Who doesn't love cinnamon rolls?
They are soft, chewy, fluffy and taste delicious. A great hit at every party.
I love that as soon as they are in the oven, your house smells like heaven!
For me they didn't need a glace, but feel free to put a cream cheese glace or an ordinary sugar glace.
These are gluten free, sugar free, keto and low carb. The recipe is very simple and doesn't take long, but yields a great result.
yields 6 cinnamon rolls
Ingredients
Dough:
150 g shredded mozzarella
75 g almond flour
2 tbsp cream cheese
1 egg (room temperature)
1/2 tsp baking powder
Filling:
1 tbsp melted butter
2 tbsp erythritol
2 tsp cinnamon
*for substitutions see notes below
Instructions
Preheat your oven to 180°C and line baking tray with parchment paper and set aside.

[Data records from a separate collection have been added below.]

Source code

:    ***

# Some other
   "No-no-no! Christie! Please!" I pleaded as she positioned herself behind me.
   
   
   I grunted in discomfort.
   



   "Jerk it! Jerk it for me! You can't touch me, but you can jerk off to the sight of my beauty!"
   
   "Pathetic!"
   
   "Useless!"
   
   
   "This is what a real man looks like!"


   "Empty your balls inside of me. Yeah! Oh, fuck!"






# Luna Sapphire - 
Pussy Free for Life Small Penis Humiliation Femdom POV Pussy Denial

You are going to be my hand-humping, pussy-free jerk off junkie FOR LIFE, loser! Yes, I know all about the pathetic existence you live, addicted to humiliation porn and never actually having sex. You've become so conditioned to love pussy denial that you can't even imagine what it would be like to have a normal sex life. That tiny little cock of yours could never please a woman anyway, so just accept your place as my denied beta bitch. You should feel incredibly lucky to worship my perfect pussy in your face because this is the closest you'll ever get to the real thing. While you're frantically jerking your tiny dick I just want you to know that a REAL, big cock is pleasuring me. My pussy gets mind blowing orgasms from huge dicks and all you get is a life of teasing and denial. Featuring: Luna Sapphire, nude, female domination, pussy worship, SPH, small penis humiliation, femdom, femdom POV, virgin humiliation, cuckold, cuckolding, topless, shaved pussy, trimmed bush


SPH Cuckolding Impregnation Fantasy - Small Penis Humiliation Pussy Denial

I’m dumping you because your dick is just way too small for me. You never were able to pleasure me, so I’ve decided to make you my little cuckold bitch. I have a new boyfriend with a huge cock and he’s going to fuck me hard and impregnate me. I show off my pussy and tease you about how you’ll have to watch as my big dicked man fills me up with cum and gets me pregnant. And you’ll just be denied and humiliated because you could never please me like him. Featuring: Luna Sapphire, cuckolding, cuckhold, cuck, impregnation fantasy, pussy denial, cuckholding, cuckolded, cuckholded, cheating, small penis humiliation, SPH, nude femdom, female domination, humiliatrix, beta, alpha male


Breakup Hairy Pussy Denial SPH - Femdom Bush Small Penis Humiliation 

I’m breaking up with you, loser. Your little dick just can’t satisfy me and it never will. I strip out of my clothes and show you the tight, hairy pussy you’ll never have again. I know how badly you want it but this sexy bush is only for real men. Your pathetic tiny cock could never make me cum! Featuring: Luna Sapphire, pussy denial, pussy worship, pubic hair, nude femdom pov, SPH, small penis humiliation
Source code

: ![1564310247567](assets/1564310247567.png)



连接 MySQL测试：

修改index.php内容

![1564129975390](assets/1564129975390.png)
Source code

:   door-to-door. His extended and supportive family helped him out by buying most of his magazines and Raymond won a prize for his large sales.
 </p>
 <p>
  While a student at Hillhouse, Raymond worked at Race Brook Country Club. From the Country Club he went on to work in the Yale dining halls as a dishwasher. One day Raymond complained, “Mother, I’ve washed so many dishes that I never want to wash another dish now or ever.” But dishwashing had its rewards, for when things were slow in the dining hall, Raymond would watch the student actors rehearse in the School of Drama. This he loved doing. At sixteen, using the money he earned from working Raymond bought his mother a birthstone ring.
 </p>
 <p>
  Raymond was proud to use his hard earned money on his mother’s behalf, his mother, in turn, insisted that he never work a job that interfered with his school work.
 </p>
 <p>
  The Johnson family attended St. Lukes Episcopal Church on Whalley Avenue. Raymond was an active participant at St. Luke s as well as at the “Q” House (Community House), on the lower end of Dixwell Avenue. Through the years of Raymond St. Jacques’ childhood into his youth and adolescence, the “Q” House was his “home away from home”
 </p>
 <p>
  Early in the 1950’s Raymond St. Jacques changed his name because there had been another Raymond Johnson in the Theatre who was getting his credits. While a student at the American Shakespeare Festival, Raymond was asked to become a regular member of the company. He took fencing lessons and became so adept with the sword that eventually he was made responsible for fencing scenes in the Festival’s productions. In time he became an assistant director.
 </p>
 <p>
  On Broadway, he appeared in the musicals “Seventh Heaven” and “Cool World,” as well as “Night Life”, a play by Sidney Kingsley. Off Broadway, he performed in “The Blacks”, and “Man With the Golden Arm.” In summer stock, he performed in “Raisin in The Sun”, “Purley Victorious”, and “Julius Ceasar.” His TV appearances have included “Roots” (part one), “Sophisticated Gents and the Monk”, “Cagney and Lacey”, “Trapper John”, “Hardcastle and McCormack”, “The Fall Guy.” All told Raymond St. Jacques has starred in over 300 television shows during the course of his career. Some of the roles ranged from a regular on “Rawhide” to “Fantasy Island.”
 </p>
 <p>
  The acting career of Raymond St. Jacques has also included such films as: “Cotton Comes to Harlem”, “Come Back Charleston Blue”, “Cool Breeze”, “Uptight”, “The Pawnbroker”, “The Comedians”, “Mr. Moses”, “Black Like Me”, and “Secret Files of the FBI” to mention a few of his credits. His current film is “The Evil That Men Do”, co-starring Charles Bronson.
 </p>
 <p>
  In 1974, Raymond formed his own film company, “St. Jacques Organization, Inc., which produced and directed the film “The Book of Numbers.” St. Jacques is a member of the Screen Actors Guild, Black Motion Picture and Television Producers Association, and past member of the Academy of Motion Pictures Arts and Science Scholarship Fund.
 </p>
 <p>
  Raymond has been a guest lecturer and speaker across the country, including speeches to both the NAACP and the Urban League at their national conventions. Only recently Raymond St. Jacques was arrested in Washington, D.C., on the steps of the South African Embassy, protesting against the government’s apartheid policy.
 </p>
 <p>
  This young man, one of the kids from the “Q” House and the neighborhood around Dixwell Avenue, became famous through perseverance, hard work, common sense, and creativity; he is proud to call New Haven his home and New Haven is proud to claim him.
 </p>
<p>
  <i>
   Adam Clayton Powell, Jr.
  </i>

Melt the mozzarella and cream cheese in the microwave (stiring every half minute) until the cheese is melted, but not bubbling.
Stir in the egg and combine well.
Add the almond flour and baking powder. Start to combine by using a fork.
Then use your hands to make a ball of smooth dough. (To prevent the dough from sticking, lightly oil your hands first.)
Roll the dough out very thin between two parchment paper. Remove the upper parchment paper.
For the filling mix all the ingredients together and spread it evenly over the rolled out dough.
Using a very sharp knife cut the dough into 6 pieces. Put the on a prepared baking tray.
Bake them for about 10 to 15 minutes, until they are golden.
Enjoy!
Notes
Sweetener: You can use any granulated sweetener of your choice, such as coconut sugar, brown sugar etc.
Almond flour: You can replace the almond flour with any other ground nut or seed, but make sure that it is very finely ground.